Şubat 1933'ün ilk günlerinde Bursa Ulucami'de toplanan 100 kadar kişi camilerde Türkçe ezan okunmasına karşı bir ayaklanma girişiminde bulunurlar. Ayaklanma kısa sürede bastırılır. Atatürk olayın hemen ardından Bursa'ya gider.
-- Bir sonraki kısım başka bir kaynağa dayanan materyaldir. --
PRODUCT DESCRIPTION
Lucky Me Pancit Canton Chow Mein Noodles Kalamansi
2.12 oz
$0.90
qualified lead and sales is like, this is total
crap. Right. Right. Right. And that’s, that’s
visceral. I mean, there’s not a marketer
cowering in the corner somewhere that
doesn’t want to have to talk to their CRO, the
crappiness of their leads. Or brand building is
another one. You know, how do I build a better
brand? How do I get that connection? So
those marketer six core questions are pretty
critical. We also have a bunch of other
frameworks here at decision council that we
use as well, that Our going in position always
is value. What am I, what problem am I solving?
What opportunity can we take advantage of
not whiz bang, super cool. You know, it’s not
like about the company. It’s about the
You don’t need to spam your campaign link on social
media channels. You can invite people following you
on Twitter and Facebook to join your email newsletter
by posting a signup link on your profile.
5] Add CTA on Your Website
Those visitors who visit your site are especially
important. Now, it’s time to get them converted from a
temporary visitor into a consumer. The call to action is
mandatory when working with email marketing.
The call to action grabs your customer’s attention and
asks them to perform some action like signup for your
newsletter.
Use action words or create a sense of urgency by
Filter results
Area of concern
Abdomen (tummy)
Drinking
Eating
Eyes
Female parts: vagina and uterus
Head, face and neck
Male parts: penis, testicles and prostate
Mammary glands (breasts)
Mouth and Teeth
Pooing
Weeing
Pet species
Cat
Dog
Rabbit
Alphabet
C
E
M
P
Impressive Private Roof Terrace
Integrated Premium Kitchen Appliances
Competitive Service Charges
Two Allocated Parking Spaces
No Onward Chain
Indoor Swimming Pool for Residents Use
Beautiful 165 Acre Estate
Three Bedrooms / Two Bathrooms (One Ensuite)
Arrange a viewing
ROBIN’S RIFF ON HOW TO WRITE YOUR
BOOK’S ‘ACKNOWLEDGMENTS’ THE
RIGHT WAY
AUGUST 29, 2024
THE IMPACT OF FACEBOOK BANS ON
Çekirge yolu üzerinde bulunan bir köşkte akşam yemeği yenildiği sırada bir kişi Atatürk e ayaklanmayla ilgili olarak şöyle diyecek olur: "Bursa gençliği olayı hemen bastıracaktı, fakat zabıtaya ve adliyeye olan güveninden ötürü...". Atatürk ün hemen konuşmakta olan kişinin sözünü kestiği ve günümüzde "Bursa Nutku" diye anılan konuşmayı yapmıştır.
(bkz: beni bir sen anladın sen de yanlış anladın)
metne ilk bakıldığında, mustafa kemal'in o etkileyici üslubu fark edilemese bile tarihe bursa nutku olarak geçen konuşmasından alındığı söylenen bir bölümdür ve bursa'da swiss otel'in yanında bulunan atatürk köşkü'nün girişinde duvara asılı bulunmaktadır.

Doğan Avcıoğlu tarafından çıkarılan Devrim Gazetesi'nin 23 Aralık 1969 tarihli onuncu sayısında Dev-Genç in ünlü lideri Deniz Gezmiş, verdiği demeçte aynen şu ifadeleri kullanmıştır.

'' Tutucu güçler tertipleriyle gençliği, ordunun karşısına düşürmek hedefine ulaşamadıkları gibi devrimci gençlik eylemi, Mustafa Kemalci zinde güçler ile saflarını birbirlerine kenetlemiştir. Mustafa Kemal adı, geniş öğrenci kitlelerinde daha fazla ağızdan ağza dolaşır olmuş, forumlarda Bursa Nutku ve Gençliğe Hitabe tekrarlanmış ve bunlar uygulanmıştır. ''
gençleri şiddet eylemlerine yönelten (şiddet ve anarşi denkliği manasızdır yoktru öyle şey; zinde güçlerin anarşizmi karalamak için attıkları yalandır şiddet ile olan aynı anlamlılığı); herneyse gençleri şiddet eylemlerine yönelten onlara saldıran kanlarını akıtan başka bir yol bırakmayan emperyalist maşası hükümetler ve amerikan kucağı sevicisi ülkücü harekettir.